Health Insurance Reform Could Harm Children

medical insurance plans

Concerns over the negative impact of health insurance reform on children have been raised recently by child health and industry advocates. One concern is the possible burden on children’s hospitals because of cuts to hospitals, while another is associated with the repeal of the Children’s Health Insurance Program (CHIP).

Reductions to Children’s Hospitals
The first issue is the $155 billion reduction in federal payments over 10 years which hospital groups agreed to in July. A USA Today (Nov. 6) story reported that the industry’s trade group (National Association of Children’s Hospitals) claims these cuts will have a disproportionate impact on children’s hospitals, resulting in significant reductions in the health services they will be able to provide for children.
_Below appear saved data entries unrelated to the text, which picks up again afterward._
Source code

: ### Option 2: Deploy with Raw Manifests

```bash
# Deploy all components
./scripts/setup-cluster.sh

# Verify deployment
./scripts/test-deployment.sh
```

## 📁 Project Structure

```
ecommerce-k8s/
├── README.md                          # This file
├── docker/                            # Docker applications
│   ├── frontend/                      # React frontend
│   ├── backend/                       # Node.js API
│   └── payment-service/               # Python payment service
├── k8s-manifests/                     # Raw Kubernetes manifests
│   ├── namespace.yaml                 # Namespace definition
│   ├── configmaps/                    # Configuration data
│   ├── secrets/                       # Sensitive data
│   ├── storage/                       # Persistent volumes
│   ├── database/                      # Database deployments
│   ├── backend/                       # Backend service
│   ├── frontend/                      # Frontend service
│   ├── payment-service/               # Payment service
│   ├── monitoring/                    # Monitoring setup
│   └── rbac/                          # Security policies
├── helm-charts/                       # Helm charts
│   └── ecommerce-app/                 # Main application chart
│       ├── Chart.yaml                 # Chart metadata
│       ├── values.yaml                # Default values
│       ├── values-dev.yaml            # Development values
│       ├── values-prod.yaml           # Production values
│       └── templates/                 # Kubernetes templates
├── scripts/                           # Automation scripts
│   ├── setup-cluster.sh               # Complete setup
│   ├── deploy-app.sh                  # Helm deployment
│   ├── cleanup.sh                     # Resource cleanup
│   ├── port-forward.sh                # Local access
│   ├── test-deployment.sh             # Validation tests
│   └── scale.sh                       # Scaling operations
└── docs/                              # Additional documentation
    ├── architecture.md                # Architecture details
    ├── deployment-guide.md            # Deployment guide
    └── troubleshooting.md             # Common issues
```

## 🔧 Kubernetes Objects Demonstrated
The problem is the proposed reduction in federal payments that reimburse hospitals for the care they provide to people who have no health insurance or who are on Medicaid. Children’s hospitals provide services to a greater share of patients on Medicaid than to general hospitals, and Medicaid pays hospitals less than private insurance. Children’s hospitals also have less to gain from an increase in the number of people who will get health insurance under the reform package because most of them already have coverage.
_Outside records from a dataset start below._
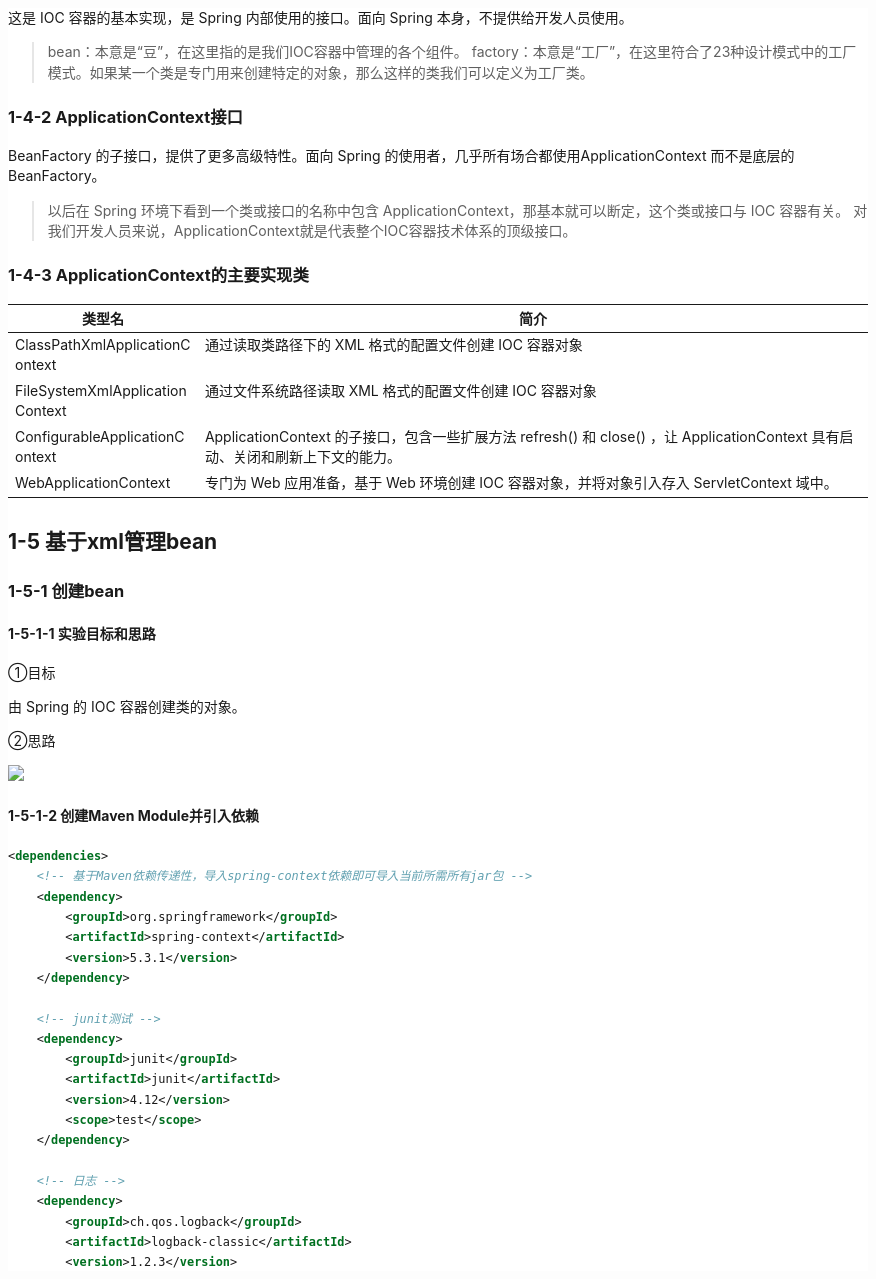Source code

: 这是 IOC 容器的基本实现，是 Spring 内部使用的接口。面向 Spring 本身，不提供给开发人员使用。

> bean：本意是“豆”，在这里指的是我们IOC容器中管理的各个组件。
> factory：本意是“工厂”，在这里符合了23种设计模式中的工厂模式。如果某一个类是专门用来创建特定的对象，那么这样的类我们可以定义为工厂类。



### 1-4-2 ApplicationContext接口

BeanFactory 的子接口，提供了更多高级特性。面向 Spring 的使用者，几乎所有场合都使用ApplicationContext 而不是底层的 BeanFactory。

> 以后在 Spring 环境下看到一个类或接口的名称中包含 ApplicationContext，那基本就可以断定，这个类或接口与 IOC 容器有关。
> 对我们开发人员来说，ApplicationContext就是代表整个IOC容器技术体系的顶级接口。



### 1-4-3 ApplicationContext的主要实现类

| 类型名                          | 简介                                                         |
| ------------------------------- | ------------------------------------------------------------ |
| ClassPathXmlApplicationContext  | 通过读取类路径下的 XML 格式的配置文件创建 IOC 容器对象       |
| FileSystemXmlApplicationContext | 通过文件系统路径读取 XML 格式的配置文件创建 IOC 容器对象     |
| ConfigurableApplicationContext  | ApplicationContext 的子接口，包含一些扩展方法 refresh() 和 close() ，让 ApplicationContext 具有启动、关闭和刷新上下文的能力。 |
| WebApplicationContext           | 专门为 Web 应用准备，基于 Web 环境创建 IOC 容器对象，并将对象引入存入 ServletContext 域中。 |



## 1-5 基于xml管理bean

### 1-5-1 创建bean

#### 1-5-1-1 实验目标和思路

①目标

由 Spring 的 IOC 容器创建类的对象。

②思路

![](https://tansihao6033.oss-cn-hangzhou.aliyuncs.com/img/20230313142214.png)



#### 1-5-1-2 创建Maven Module并引入依赖

```XML
<dependencies>
    <!-- 基于Maven依赖传递性，导入spring-context依赖即可导入当前所需所有jar包 -->
    <dependency>
        <groupId>org.springframework</groupId>
        <artifactId>spring-context</artifactId>
        <version>5.3.1</version>
    </dependency>
    
    <!-- junit测试 -->
    <dependency>
        <groupId>junit</groupId>
        <artifactId>junit</artifactId>
        <version>4.12</version>
        <scope>test</scope>
    </dependency>
    
    <!-- 日志 -->
    <dependency>
        <groupId>ch.qos.logback</groupId>
        <artifactId>logback-classic</artifactId>
        <version>1.2.3</version>
```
Therefore, hospitals that serve children are lobbying Congress to stop changes to health care that they claim could cost them hundreds of millions of dollars. The industry trade group estimates legislation approved by the Senate Finance Committee would reduce funding to children’s hospitals by $876 million. The bill in the House would cut it by $395 million.

Elimination of CHIP
Elimination of the Children’s Health Insurance Program (CHIP) is another concern. The health reform bill passed by the House vote would repeal CHIP in 2014 and shift some low-income children into the Medicaid program while others would have to go to private plans that could be most costly and guarantee fewer benefits, noted The Washington Independent.
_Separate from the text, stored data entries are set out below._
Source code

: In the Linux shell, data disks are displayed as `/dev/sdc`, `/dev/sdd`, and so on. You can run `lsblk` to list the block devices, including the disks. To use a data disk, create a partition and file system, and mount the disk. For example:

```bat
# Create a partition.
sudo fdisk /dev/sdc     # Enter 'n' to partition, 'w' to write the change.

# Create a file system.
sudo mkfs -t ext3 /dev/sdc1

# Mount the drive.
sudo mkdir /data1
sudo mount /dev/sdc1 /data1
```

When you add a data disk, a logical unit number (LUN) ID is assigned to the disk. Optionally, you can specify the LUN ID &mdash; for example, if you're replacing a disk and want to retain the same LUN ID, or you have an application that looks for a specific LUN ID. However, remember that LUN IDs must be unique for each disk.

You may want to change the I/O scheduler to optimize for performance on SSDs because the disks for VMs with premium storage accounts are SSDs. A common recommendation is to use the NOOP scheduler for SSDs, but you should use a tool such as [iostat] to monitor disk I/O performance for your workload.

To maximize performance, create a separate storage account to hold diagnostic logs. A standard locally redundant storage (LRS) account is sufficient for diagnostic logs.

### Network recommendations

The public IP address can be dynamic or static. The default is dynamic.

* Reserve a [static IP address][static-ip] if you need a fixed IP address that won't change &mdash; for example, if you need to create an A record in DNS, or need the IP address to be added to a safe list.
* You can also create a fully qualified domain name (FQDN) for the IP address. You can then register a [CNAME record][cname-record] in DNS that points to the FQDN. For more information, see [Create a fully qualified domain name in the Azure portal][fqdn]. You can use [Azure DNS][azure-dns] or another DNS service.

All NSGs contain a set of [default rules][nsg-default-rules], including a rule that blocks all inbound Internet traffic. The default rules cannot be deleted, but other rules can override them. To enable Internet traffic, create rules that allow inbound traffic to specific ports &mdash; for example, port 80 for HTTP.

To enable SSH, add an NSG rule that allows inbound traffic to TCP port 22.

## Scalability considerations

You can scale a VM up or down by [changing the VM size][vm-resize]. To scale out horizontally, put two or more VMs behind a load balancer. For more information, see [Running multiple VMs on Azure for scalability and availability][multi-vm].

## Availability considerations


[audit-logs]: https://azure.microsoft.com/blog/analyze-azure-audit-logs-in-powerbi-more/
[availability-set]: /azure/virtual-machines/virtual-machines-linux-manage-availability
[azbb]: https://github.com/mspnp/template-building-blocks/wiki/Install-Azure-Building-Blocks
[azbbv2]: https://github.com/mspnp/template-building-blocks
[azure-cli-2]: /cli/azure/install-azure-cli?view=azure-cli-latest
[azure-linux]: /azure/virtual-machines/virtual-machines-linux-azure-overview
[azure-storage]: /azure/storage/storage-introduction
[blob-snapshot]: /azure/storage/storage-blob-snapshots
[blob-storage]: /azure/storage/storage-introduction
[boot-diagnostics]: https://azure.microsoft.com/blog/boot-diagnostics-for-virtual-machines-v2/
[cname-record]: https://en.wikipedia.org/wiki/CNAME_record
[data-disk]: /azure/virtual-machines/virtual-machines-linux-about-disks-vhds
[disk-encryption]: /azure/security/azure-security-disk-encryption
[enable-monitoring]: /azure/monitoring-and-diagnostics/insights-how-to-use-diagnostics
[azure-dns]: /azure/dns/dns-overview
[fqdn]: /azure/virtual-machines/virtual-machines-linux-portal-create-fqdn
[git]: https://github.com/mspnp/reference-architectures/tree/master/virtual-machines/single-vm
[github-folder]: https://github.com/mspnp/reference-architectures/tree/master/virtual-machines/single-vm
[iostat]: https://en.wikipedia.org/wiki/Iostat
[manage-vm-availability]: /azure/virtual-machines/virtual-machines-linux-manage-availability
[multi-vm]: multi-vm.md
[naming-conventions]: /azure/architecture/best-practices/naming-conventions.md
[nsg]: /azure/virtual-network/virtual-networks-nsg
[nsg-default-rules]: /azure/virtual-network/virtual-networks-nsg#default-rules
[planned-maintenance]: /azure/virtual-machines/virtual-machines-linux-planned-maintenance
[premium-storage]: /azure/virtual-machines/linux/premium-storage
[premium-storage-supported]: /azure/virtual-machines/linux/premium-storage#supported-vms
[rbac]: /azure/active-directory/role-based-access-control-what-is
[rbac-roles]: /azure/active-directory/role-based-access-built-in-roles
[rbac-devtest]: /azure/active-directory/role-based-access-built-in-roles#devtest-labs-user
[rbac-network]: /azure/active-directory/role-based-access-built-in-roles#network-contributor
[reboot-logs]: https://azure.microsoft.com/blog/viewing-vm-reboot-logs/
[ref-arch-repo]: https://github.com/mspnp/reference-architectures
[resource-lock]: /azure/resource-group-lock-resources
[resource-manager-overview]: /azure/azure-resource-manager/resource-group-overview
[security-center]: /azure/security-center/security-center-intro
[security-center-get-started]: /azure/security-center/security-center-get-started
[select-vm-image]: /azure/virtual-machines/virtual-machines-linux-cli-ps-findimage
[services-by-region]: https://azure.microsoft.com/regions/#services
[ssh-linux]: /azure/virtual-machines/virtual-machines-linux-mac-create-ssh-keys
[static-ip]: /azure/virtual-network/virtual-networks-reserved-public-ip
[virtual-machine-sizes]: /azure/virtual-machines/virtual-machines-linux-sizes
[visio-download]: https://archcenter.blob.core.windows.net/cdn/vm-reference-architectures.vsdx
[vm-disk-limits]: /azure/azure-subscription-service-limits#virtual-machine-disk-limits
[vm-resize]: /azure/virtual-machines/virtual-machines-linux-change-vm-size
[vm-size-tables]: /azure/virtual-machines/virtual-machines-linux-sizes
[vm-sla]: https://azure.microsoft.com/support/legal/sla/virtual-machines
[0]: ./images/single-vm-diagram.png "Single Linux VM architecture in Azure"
The reform bill passed by the House expands Medicaid eligibility to 150 percent of poverty and then sends all other children who live above that level to private health insurance plans, the so-called exchange mentioned in the reform package. While Medicaid programs are required to offer preventive care (a plan that includes early periodic screening, diagnosis and treatment), the exchange plans do not operate under the same mandate. Thus the families of children who end up with the exchange option will be forced to pay more for less coverage.

Not everyone is behind the drive to end CHIP. Sen. Jay Rockefeller (D-WVa) has sponsored an amendment to reauthorize CHIP through 2019, and members of the Finance Committee passed the amendment last month.

The future of health insurance reform in America is uncertain. For children who have no direct voice in the matter, the fallout of cuts to health insurance coverage and medical care could have a lasting negative impact on the rest of their lives.